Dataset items
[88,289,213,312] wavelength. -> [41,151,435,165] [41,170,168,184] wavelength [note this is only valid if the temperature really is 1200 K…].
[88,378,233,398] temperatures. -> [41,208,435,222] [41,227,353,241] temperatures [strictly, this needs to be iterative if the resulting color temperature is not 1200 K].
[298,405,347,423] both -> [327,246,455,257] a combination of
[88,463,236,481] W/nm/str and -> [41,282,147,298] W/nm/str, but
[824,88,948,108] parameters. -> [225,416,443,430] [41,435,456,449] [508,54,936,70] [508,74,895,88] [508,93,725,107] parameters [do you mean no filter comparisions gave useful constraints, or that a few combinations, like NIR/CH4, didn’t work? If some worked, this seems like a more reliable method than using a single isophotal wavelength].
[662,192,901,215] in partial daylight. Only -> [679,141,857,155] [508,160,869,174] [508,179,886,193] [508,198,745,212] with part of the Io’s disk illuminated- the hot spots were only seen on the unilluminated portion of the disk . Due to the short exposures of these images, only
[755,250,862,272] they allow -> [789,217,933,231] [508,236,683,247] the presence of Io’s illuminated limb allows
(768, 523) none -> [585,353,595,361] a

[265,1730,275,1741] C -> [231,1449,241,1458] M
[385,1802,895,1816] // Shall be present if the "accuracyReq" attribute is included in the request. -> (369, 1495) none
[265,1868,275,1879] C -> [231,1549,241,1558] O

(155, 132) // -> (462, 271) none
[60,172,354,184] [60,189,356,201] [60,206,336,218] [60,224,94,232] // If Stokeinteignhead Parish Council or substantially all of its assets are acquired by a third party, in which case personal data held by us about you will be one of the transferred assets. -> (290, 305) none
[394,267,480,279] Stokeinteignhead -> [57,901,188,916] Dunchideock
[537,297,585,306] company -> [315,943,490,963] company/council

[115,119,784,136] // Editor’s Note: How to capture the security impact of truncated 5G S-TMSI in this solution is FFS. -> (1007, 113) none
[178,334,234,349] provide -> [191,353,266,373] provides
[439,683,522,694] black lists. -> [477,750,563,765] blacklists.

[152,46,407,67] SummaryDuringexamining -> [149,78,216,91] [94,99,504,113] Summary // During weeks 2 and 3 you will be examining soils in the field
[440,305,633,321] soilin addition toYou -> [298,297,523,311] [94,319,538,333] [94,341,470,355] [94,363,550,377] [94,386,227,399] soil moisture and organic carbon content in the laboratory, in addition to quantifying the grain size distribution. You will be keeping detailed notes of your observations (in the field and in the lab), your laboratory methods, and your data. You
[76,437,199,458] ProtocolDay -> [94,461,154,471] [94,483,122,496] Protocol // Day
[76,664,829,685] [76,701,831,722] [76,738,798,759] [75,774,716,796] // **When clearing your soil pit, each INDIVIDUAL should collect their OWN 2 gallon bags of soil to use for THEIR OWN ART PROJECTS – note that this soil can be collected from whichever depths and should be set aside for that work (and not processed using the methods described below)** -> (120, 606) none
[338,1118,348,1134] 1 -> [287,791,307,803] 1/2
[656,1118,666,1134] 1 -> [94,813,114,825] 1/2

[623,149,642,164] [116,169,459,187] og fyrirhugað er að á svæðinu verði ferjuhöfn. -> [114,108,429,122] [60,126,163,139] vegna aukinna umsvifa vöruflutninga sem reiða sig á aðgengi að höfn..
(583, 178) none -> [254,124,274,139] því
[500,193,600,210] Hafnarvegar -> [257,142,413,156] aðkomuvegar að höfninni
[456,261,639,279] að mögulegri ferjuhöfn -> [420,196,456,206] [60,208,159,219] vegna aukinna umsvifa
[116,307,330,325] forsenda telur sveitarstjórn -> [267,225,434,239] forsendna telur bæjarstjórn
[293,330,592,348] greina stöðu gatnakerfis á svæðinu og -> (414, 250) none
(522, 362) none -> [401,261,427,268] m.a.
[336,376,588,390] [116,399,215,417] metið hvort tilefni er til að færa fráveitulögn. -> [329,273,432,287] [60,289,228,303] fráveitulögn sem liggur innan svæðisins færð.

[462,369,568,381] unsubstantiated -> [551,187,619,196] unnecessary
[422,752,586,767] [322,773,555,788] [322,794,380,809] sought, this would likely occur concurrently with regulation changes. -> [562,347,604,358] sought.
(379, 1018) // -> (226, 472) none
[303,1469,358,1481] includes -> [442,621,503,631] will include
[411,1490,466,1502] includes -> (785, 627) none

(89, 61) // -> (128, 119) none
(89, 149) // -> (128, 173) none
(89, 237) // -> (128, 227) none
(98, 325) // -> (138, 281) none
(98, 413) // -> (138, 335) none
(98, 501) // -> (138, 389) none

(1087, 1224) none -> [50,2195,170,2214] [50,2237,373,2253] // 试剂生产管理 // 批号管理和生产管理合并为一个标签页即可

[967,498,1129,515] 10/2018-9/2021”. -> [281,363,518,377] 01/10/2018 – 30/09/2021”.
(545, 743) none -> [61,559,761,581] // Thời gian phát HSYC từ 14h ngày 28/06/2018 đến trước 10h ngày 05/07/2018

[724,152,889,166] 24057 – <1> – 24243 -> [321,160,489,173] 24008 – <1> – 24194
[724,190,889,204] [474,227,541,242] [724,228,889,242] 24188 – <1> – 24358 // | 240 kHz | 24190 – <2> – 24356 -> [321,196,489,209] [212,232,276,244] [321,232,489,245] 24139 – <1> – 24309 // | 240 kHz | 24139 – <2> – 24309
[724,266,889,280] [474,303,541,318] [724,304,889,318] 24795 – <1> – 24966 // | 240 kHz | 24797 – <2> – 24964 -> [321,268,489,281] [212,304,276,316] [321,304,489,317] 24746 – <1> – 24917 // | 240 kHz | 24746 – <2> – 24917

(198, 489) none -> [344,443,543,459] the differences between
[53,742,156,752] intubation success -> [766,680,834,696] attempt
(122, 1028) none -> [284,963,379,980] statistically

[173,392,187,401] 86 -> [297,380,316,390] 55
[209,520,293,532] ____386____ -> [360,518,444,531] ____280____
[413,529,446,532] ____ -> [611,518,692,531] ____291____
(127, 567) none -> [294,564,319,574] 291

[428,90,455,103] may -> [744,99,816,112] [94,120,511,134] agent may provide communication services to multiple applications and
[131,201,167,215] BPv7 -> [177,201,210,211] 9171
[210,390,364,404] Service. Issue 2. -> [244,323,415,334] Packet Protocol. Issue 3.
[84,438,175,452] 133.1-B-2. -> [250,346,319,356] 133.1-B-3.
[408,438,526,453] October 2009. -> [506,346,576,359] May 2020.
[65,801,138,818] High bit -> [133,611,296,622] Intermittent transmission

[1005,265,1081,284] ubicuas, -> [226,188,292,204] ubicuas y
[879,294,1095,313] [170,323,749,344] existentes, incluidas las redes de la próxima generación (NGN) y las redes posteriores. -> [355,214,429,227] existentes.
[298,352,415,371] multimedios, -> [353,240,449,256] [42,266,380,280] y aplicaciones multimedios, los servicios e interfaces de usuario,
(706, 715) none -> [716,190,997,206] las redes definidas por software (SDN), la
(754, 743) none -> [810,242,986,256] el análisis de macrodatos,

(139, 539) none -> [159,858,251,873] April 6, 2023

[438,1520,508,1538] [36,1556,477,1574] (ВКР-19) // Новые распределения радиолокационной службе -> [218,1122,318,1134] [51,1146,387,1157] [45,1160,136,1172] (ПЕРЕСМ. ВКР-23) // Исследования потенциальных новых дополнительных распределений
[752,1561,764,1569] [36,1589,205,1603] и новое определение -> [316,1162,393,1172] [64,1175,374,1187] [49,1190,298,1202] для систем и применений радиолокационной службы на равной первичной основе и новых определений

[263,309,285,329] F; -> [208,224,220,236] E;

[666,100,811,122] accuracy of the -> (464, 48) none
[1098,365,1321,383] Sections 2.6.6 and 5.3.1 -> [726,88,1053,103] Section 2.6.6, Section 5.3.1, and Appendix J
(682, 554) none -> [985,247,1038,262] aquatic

— What you will do —
Copy the stretch of the records above that runs from the line with "[439,683,522,694] black lists." through the line with "[656,1118,666,1134] 1 -> [94,813,114,825] 1/2". Both end lines belong in the copy, and nothing else does.

— Task output —
[439,683,522,694] black lists. -> [477,750,563,765] blacklists.

[152,46,407,67] SummaryDuringexamining -> [149,78,216,91] [94,99,504,113] Summary // During weeks 2 and 3 you will be examining soils in the field
[440,305,633,321] soilin addition toYou -> [298,297,523,311] [94,319,538,333] [94,341,470,355] [94,363,550,377] [94,386,227,399] soil moisture and organic carbon content in the laboratory, in addition to quantifying the grain size distribution. You will be keeping detailed notes of your observations (in the field and in the lab), your laboratory methods, and your data. You
[76,437,199,458] ProtocolDay -> [94,461,154,471] [94,483,122,496] Protocol // Day
[76,664,829,685] [76,701,831,722] [76,738,798,759] [75,774,716,796] // **When clearing your soil pit, each INDIVIDUAL should collect their OWN 2 gallon bags of soil to use for THEIR OWN ART PROJECTS – note that this soil can be collected from whichever depths and should be set aside for that work (and not processed using the methods described below)** -> (120, 606) none
[338,1118,348,1134] 1 -> [287,791,307,803] 1/2
[656,1118,666,1134] 1 -> [94,813,114,825] 1/2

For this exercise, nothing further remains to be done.